MSF behandelte Nyajinma mit dem Gegengift FAV-Afrique, das vom französischen Arzneimittelhersteller Sanofi-Pasteur produziert wurde. Es ist zurzeit das polyvalenteste Gegengift - das bedeutet, dass es gegen die Bisse der zehn häufigsten giftigen Schlangen in Sub-Sahara Afrika wirkt.
Bald kein Gegengift mehr verfügbar
Sanofi-Pasteur hat jedoch aufgehört, FAV-Afrique herzustellen. Die noch existierenden Dosen werden Ende Juni 2016 ablaufen. Es gibt zwar weitere Gegengifte, diese wirken jedoch nicht gegen alle Schlangengifte und ihre Sicherheit und Wirksamkeit wurde nur in kleinen Studien oder einem beschränkten geografischen Gebiet getestet.
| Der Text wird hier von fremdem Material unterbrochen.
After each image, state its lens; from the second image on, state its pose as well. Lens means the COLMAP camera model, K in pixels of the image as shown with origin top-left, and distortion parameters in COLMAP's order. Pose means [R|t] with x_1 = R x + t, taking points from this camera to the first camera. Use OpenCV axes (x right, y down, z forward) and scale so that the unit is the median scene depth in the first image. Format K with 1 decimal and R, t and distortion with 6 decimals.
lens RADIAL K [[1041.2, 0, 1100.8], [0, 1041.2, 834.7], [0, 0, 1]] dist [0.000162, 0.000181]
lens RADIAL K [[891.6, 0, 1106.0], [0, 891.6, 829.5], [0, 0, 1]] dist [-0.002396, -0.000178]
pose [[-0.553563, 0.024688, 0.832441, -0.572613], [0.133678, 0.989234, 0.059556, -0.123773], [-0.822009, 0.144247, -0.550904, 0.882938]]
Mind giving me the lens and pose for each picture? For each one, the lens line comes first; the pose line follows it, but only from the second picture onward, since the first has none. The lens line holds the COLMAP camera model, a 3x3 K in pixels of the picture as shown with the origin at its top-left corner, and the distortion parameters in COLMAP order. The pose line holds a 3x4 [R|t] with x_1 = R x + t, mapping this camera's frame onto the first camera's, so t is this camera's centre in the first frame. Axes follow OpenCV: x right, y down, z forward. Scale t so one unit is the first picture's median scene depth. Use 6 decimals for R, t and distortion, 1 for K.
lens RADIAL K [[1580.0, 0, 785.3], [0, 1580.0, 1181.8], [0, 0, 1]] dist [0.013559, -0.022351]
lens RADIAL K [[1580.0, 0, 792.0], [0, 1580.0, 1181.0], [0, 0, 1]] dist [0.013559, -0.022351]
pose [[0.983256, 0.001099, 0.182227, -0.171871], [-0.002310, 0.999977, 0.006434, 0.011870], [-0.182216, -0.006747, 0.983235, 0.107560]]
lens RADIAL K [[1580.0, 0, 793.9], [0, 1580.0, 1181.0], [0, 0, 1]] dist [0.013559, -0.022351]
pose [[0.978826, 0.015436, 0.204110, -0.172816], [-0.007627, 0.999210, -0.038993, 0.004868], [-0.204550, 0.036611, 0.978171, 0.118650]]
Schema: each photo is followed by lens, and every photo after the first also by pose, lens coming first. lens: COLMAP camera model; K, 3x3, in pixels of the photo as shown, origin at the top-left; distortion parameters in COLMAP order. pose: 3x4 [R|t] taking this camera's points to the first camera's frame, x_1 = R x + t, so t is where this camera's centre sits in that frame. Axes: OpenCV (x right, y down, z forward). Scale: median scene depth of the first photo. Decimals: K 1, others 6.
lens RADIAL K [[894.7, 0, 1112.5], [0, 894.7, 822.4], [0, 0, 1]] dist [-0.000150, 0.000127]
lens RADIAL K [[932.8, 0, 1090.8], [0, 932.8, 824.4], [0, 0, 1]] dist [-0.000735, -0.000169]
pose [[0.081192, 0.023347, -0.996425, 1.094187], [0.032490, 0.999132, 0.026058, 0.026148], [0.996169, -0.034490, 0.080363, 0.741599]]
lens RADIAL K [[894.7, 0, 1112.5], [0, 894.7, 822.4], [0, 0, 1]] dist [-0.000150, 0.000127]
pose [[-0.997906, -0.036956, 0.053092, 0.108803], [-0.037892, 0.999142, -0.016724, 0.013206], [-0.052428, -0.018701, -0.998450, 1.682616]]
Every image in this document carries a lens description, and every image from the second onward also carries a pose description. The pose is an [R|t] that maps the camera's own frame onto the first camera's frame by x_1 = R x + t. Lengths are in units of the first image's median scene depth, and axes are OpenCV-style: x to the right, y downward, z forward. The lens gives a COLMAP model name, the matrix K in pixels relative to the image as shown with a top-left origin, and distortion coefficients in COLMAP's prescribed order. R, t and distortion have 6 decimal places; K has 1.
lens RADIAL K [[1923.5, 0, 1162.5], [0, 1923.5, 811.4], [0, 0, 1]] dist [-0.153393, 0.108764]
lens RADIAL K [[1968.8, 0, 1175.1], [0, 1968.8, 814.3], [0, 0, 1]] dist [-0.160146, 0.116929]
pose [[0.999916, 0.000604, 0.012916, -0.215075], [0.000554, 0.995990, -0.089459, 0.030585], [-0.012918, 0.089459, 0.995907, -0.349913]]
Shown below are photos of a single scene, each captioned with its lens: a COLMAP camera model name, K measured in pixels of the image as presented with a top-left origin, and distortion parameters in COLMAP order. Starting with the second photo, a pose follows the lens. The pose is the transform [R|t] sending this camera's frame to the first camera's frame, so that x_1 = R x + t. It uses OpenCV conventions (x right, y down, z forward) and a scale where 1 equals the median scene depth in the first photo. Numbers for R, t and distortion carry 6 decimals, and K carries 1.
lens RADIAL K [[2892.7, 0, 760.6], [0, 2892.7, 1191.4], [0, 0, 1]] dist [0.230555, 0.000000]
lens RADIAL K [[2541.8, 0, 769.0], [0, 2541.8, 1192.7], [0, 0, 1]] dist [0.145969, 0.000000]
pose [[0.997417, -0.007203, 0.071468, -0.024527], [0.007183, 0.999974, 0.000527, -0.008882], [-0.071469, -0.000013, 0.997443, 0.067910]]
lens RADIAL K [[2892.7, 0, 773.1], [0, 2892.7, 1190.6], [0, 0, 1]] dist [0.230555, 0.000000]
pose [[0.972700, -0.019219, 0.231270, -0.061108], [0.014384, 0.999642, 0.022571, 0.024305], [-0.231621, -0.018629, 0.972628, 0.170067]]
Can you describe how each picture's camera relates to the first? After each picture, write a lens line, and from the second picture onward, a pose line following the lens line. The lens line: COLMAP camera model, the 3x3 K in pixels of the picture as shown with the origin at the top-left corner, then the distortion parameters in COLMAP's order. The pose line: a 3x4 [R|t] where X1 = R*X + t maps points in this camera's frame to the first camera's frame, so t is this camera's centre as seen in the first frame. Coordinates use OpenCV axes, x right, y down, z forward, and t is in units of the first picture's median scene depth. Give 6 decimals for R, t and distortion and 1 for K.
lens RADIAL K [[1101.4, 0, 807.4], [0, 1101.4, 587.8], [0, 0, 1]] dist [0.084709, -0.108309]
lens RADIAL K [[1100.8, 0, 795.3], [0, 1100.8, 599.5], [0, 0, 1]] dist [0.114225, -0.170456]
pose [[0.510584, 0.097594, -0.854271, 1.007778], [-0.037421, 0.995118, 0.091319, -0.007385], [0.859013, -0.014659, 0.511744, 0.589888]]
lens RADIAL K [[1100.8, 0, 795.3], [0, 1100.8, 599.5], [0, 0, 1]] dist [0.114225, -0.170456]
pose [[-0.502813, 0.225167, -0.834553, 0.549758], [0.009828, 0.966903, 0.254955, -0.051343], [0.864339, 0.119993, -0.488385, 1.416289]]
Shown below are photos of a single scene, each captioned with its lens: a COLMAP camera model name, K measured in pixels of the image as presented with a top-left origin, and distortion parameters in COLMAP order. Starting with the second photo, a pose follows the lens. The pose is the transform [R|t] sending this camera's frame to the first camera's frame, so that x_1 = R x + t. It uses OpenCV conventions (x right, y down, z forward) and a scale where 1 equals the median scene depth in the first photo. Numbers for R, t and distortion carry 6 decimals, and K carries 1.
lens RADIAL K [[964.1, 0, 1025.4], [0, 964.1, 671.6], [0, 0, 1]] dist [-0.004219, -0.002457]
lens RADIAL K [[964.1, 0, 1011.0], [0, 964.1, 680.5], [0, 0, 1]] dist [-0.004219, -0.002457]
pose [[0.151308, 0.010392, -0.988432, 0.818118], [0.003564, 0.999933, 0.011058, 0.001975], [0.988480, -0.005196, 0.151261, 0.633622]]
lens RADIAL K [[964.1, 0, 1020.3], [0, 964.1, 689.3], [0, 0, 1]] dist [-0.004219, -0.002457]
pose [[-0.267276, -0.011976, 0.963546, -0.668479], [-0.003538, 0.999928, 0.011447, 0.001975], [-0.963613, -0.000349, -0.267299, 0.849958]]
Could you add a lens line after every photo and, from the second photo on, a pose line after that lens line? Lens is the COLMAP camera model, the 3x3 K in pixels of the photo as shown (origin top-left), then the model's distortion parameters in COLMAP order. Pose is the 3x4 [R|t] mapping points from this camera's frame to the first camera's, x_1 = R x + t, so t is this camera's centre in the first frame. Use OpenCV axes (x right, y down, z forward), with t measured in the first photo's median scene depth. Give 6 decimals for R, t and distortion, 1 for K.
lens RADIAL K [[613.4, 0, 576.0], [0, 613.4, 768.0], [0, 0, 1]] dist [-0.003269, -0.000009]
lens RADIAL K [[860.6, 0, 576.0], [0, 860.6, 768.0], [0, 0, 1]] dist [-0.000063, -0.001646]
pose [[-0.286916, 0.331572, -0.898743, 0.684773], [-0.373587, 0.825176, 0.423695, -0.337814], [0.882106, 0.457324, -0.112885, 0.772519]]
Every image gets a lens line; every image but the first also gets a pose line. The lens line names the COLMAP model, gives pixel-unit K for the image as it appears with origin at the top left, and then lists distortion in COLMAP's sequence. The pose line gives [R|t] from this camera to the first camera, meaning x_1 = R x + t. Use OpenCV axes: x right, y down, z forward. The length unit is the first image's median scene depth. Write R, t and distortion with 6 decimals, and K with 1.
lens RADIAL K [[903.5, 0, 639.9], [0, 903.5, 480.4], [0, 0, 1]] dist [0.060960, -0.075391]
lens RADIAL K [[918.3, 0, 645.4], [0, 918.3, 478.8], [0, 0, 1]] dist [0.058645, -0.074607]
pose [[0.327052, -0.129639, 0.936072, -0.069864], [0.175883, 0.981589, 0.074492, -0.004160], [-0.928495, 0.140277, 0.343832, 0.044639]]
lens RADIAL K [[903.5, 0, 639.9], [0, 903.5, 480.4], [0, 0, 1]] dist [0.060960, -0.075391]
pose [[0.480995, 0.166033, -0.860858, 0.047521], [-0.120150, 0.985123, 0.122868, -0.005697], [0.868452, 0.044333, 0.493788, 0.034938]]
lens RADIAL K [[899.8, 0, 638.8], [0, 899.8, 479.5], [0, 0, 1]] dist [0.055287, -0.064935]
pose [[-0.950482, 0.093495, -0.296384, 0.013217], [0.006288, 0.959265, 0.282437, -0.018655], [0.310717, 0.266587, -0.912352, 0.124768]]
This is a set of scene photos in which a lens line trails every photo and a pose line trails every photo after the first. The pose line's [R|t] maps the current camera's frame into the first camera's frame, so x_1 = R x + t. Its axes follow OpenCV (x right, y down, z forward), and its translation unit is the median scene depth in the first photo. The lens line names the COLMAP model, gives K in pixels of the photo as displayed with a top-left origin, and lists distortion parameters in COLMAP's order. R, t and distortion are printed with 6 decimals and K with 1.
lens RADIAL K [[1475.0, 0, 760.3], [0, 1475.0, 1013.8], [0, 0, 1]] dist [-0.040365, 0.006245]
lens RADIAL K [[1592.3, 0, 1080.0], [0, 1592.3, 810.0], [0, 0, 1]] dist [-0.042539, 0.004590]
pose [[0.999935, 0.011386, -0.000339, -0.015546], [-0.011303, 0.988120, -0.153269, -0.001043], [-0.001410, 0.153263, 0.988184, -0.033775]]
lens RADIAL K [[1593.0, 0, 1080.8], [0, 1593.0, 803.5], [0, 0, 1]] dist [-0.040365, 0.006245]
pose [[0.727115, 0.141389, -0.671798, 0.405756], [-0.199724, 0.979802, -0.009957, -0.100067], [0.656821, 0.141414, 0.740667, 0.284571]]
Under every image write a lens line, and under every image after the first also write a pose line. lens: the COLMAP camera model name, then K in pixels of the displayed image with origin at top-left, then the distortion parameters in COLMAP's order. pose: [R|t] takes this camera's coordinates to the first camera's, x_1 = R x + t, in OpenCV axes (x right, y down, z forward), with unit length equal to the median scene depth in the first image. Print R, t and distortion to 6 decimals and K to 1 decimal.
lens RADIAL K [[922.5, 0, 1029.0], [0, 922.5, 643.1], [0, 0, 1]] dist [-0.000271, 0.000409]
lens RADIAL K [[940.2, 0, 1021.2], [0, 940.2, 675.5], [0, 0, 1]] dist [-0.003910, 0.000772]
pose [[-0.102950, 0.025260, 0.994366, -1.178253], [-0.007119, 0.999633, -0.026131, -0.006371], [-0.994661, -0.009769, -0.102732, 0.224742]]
«Als Zwischenlösung werden wir zwei andere Gegengifte einsetzen müssen», sagt Christine Jamet, MSF-Programmverantwortliche für den Südsudan. « Schlangenbiss-Opfer zu behandeln, wird viel schwieriger werden, da die Ersatzgegengifte nicht gleichviele Schlangengifte abdecken wie FAV-Afrique. Dies ist ein Problem, da die Opfer selten genau wissen, von welchem Schlangentyp sie gebissen wurden. Wir werden sie nun gemäss den Symptomen behandeln. Wir wissen noch nicht, welche Auswirkungen dies auf unsere Patienten haben wird, aber es bleibt uns keine andere Wahl.»
Für Opfer von Schlangenbissen im Südsudan bleibt der Zugang zur Behandlung ein Kampf. Das ist symptomatisch für eine umfassendere Krise: Weltweit bekommt die Mehrheit der Opfer von Schlangenbissen keine Behandlung, die sie vor dem Tod oder permanenter Entstellung schützen könnte. Ehe Gegengifte nicht sicher, erhältlich und bezahlbar sind, werden hunderttausende Menschen unbeachtet Opfer einer vernachlässigten Krise bleiben.